For Immediate Release
Investor inquiries:
Karen Greene
Internet Capital Group
610.727.6900
ir@internetcapital.com
ICG ANNOUNCES EXECUTION OF MERGER AGREEMENT BETWEEN CREDITEX AND INTERCONTINENTALEXCHANGE
_____________________________________________________________________________________
Wayne, PA - June 3, 2008 - Internet Capital Group, Inc. (Nasdaq: ICGE) today announced that its partner company, Creditex Group Inc., has entered into a definitive merger agreement under which it will be acquired by IntercontinentalExchange, Inc. (NYSE: ICE), a leading operator of global derivatives exchanges and over-the-counter (OTC) markets. The closing of the transaction is subject to a number of conditions and is expected to occur during the late third quarter of 2008.
The total purchase price to be paid to Creditex stockholders in the merger is $625 million, plus a working capital adjustment to be finalized at closing. ICG will receive its portion of the purchase price, which is expected to be approximately $85 million, in shares of ICE common stock. The value of the merger consideration received by ICG may fluctuate based on the price of ICE's stock. The historical carrying value of ICG's ownership stake in Creditex, which it acquired in November 2006, is approximately $25 million. ICG does not expect any income tax expense associated with this transaction.
"This merger is a testament to the strength of Creditex's brand and dedicated team, and it provides significant value to ICG and its stockholders," said Doug Alexander, Managing Director at Internet Capital Group. "We are proud of our success with Creditex.
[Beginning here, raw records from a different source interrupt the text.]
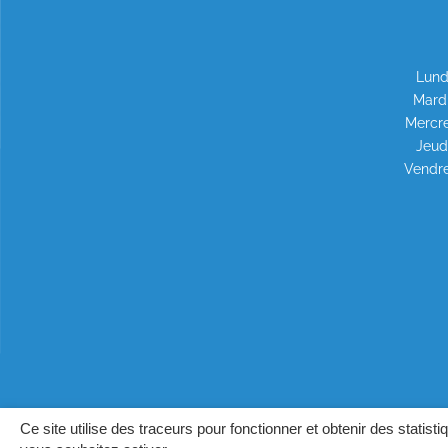
Lund
Mardi
Mercre
Jeud
Vendre
Ce site utilise des traceurs pour fonctionner et obtenir des statisti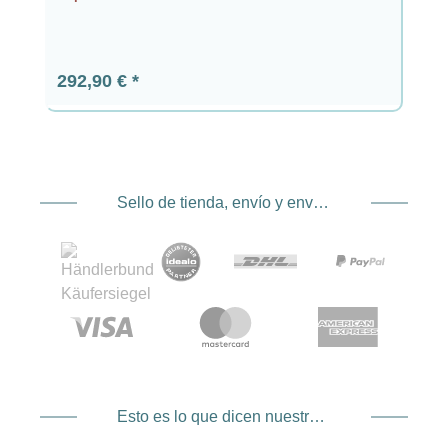
Precio normal:
292,90 €
Sello de tienda, envío y envío. Proveedor de servicios de pago
Esto es lo que dicen nuestros clientes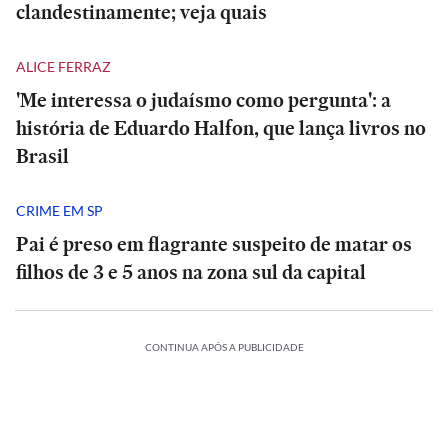
clandestinamente; veja quais
ALICE FERRAZ
'Me interessa o judaísmo como pergunta': a
história de Eduardo Halfon, que lança livros no
Brasil
CRIME EM SP
Pai é preso em flagrante suspeito de matar os
filhos de 3 e 5 anos na zona sul da capital
CONTINUA APÓS A PUBLICIDADE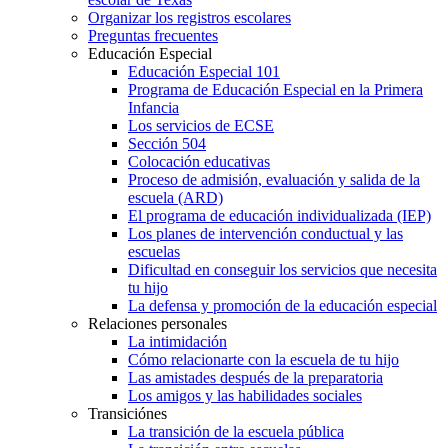
Organizar los registros escolares
Preguntas frecuentes
Educación Especial
Educación Especial 101
Programa de Educación Especial en la Primera
Infancia
Los servicios de ECSE
Sección 504
Colocación educativas
Proceso de admisión, evaluación y salida de la
escuela (ARD)
El programa de educación individualizada (IEP)
Los planes de intervención conductual y las
escuelas
Dificultad en conseguir los servicios que necesita
tu hijo
La defensa y promoción de la educación especial
Relaciones personales
La intimidación
Cómo relacionarte con la escuela de tu hijo
Las amistades después de la preparatoria
Los amigos y las habilidades sociales
Transiciónes
La transición de la escuela pública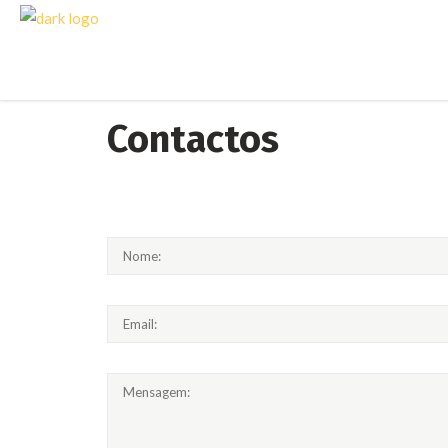
Contactos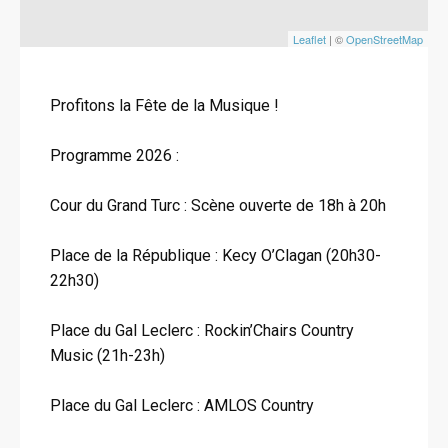
Leaflet
| ©
OpenStreetMap
Profitons la Fête de la Musique !
Programme 2026 :
Cour du Grand Turc : Scène ouverte de 18h à 20h
Place de la République : Kecy O’Clagan (20h30-
22h30)
Place du Gal Leclerc : Rockin’Chairs Country
Music (21h-23h)
Place du Gal Leclerc : AMLOS Country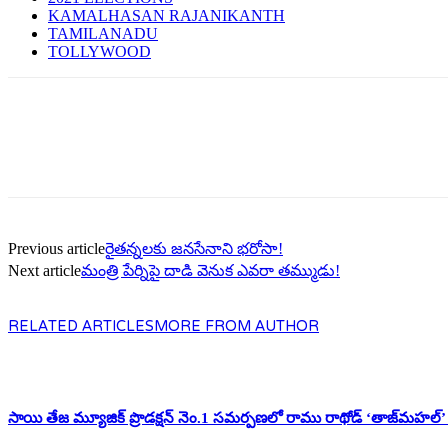
KAMALHASAN RAJANIKANTH
TAMILANADU
TOLLYWOOD
Previous article
రైత‌న్న‌ల‌కు జ‌న‌సేనాని భ‌రోసా!
Next article
మంత్రి పేర్నిపై దాడి వెనుక ఎవ‌రా త‌మ్ముడు!
RELATED ARTICLES
MORE FROM AUTHOR
సాయి తేజ మ్యూజిక్ ప్రొడక్షన్ నెం.1 సమర్పణలో రాము రాథోడ్ ‘తాజ్‌మహ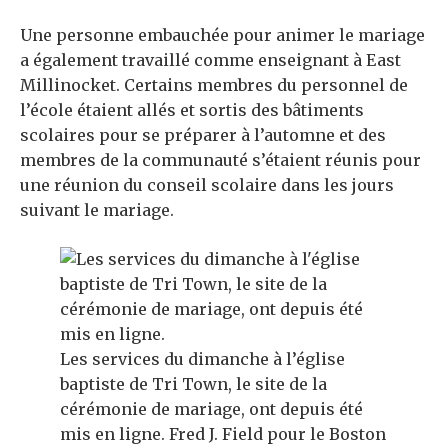
Une personne embauchée pour animer le mariage
a également travaillé comme enseignant à East
Millinocket.
Certains membres du personnel de
l’école étaient allés et sortis des bâtiments
scolaires pour se préparer à l’automne et des
membres de la communauté s’étaient réunis pour
une réunion du conseil scolaire dans les jours
suivant le mariage.
Les services du dimanche à l’église
baptiste de Tri Town, le site de la
cérémonie de mariage, ont depuis été
mis en ligne.
Fred J. Field pour le Boston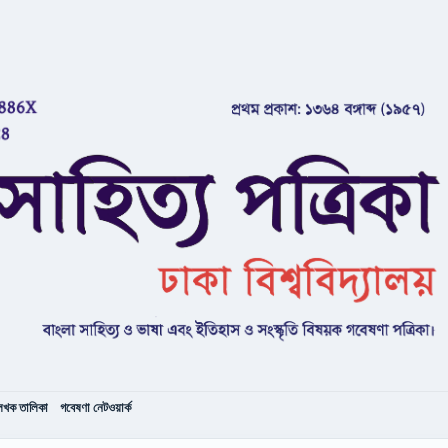
েখক তালিকা
গবেষণা নেটওয়ার্ক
We see this event as a prime demonstration of ICG's ability to acquire good companies, build them into market leaders and capture the value ultimately created."
Creditex is a credit market leader and innovator in the execution and processing of credit default swaps (CDS) with markets spanning the US, Europe and Asia. Creditex is prominent in the most liquid segments of the CDS market, including CDS indexes, single-names and standardized tranches.
About Internet Capital Group
Internet Capital Group (www.internetcapital.com) acquires and builds Internet software companies that drive business productivity and reduce transaction costs between firms. Founded in 1996, ICG devotes its expertise and capital to maximizing the success of these platform companies, which are delivering on-demand software and service applications to customers worldwide.
About IntercontinentalExchange
IntercontinentalExchange® (NYSE: ICE) is a leading operator of global exchanges and over-the-counter (OTC) markets. ICE offers futures and OTC markets on a single trading platform, including markets for crude oil and refined products, natural gas, power and emissions, as well as agricultural commodities and financial products such as canola, cocoa, coffee, cotton, ethanol, orange juice, wood pulp, sugar, foreign currency and equity index futures and options. ICE®conducts its energy futures markets, including the leading oil benchmark contracts, through its London-based exchange, ICE Futures EuropeTM. ICE conducts its global agricultural commodity, foreign exchange and equity index futures markets through its U.S. and Canadian exchanges, ICE Futures U.S.TMand ICE Futures CanadaTM, and offers clearing services through ICE Clear U.S.TM and ICE Clear CanadaTM. ICE's state-of-the-art electronic t rading platform serves market participants in more than 55 countries. ICE is included in the Russell 1000® Index and the S&P 500 Index. Headquartered in Atlanta, ICE has offices in Calgary, Chicago, Houston, London, New York, Singapore and Winnipeg. For more information, please visit www.theice.com.
-###-
Safe Harbor Statement under Private Securities Litigation Reform Act of 1995
The statements contained in this press release that are not historical facts are forward-looking statements that involve certain risks and uncertainties including but not limited to risks associated with the uncertainty of future performance of our partner companies, acquisitions or dispositions of interests in partner companies, the effect of economic conditions generally, capital spending by customers and development of the e-commerce and information technology markets, and uncertainties detailed in the Company's filings with the Securities and Exchange Commission. These and other factors may cause actual results to differ materially from those projected.